Diversification for Community Banks

The buzzword in today’s banking world is “diversification.” Bankers Trust’s acquisition of Alex. Brown, NationsBank’s acquisition of Montgomery Securities, or Fleet Financial’s acquisition of Quick & Reilly are just a few of the more visible diversification transactions recently completed. Many observers believe this diversification is essential to survive and adequately compete in the consolidating financial services market.

Although consolidation is most visible at money-center or superregional institutions, the strategy has meaningful importance to the community banking sector as well. Through a carefully planned strategy of diversification, community banks may be able to prosper, rather than to fall victim to the consolidation trend in the industry. It is clear that new skills and a different orientation are essential to successfully diversify and that priority needs to be to placed on both revenue and earnings growth to survive.

Behind the urge of the banking industry to diversify are three vital influences. First is the driving force of demographics. According to the U.S. Bureau of Census, over the next 20 years, the age group 45-64 will grow by 66%, and by the year 2000, 40% of the U.S. population will be over the age of 65. This shift in demographic makeup indicates a greater demand for investment products relative to traditional bank products.

Second, bank market share is eroding as financial assets continue to migrate to nonbank competitors, such as insurance companies, brokerage firms, and mutual fund companies. Competition is intensifying for community banks due to the growing number of nonbank competitors, the increasing size of both bank and nonbank competitors, and the enhanced pricing power of larger entities. According to the FDIC, the community banking sector has lost over half of its market share of C&I (commercial and industrial) loans and consumer loans since 1984. Today, community banks control approximately 3.2% of total household assetsu00e2u20ac”down from twice that amount 10 years ago.

Finally, the playing field for banks has become more expansive as federal and state regulations have eased, giving financial institutions much broader powers.
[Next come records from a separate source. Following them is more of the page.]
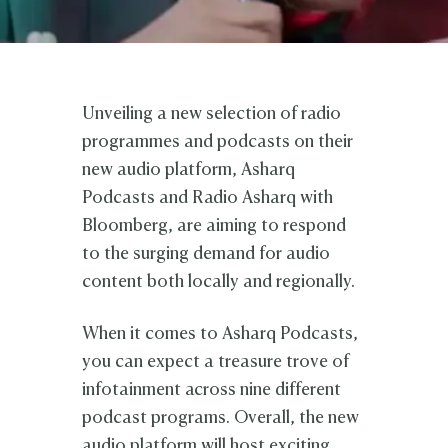
Unveiling a new selection of radio
programmes and podcasts on their
new audio platform, Asharq
Podcasts and Radio Asharq with
Bloomberg, are aiming to respond
to the surging demand for audio
content both locally and regionally.
When it comes to Asharq Podcasts,
you can expect a treasure trove of
infotainment across nine different
podcast programs. Overall, the new
audio platform will host exciting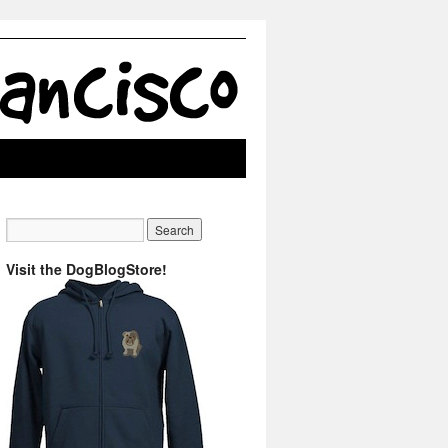
Visit the DogBlogStore!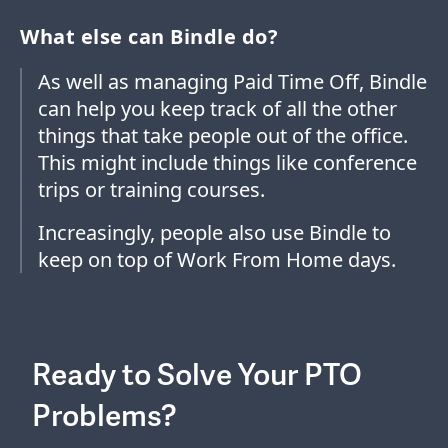
What else can Bindle do?
As well as managing Paid Time Off, Bindle
can help you keep track of all the other
things that take people out of the office.
This might include things like conference
trips or training courses.
Increasingly, people also use Bindle to
keep on top of Work From Home days.
Ready to Solve Your PTO
Problems?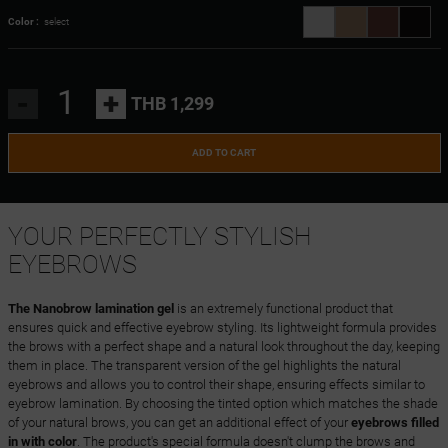
Color :
select
-
+
THB 1,299
ADD TO CART
YOUR PERFECTLY STYLISH
EYEBROWS
The Nanobrow lamination gel
is an extremely functional product that
ensures quick and effective eyebrow styling. Its lightweight formula provides
the brows with a perfect shape and a natural look throughout the day, keeping
them in place. The transparent version of the gel highlights the natural
eyebrows and allows you to control their shape, ensuring effects similar to
eyebrow lamination. By choosing the tinted option which matches the shade
of your natural brows, you can get an additional effect of your
eyebrows filled
in with color
. The product's special formula doesn't clump the brows and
Several of the most commonly recognized diversification options are mortgage banking, money management, insurance agencies, commercial and consumer finance, and equipment leasing. These service-related businesses improve noninterest income levels, resulting in a more diversified income stream.

Mortgage banking origination operations favor a retail style that can more easily

be integrated with existing consumer lending, versus a wholesale operation in which the origination is more independent. Conversely, mortgage servicing often is impractical for many community banking organizations, because scale/size requirements prohibit a meaningful profit margin. The successful mortgage banking opportunities for community banks will be to acquire niche companies that provide a higher level of service to their segment of the banking market.

Insurance agency acquisition is a natural extension of the community banking franchise and already has been proven successful by banks in many regions of the country. The entry into insurance fits quite naturally with a community bank’s retail and small-business customer base. The cross-selling of insurance and banking products can be very profitable, and it enhances and broadens customer relations.

Other nontraditional avenues for expansion and acquisitions by community banks include commercial and consumer finance and leasing operations. Initiatives in these businesses will enable community banks to mature into well-rounded financial services companies by developing and/or expanding the profitability of existing customer relationships.

Banks have explored all of these nontraditional diversification opportunities as a means to

  • insulate against economic cycles by diversifying away from “spread” revenues
  • respond to changing customer demands and capitalize on shifting demographics
  • compete with or become “one-stop” financial centers
  • generate more profitable business lines as their existing products (mortgages, credit cards, etc.) become commoditized and less profitable
  • leverage or extend existing business/customer relationships.

As the pace of consolidation and diversification intensifies among larger institutions, community banks inevitably will be subjected to growing pressure to join in. Viewed differently, success for community banking now mandates a commitment to customers whose needs are not easily commoditized. Diversification reinforces the relationship between community banks and their customers and results in a more balanced revenue stream, and, to some degree, an insulation from the effects of various business and economic cycles.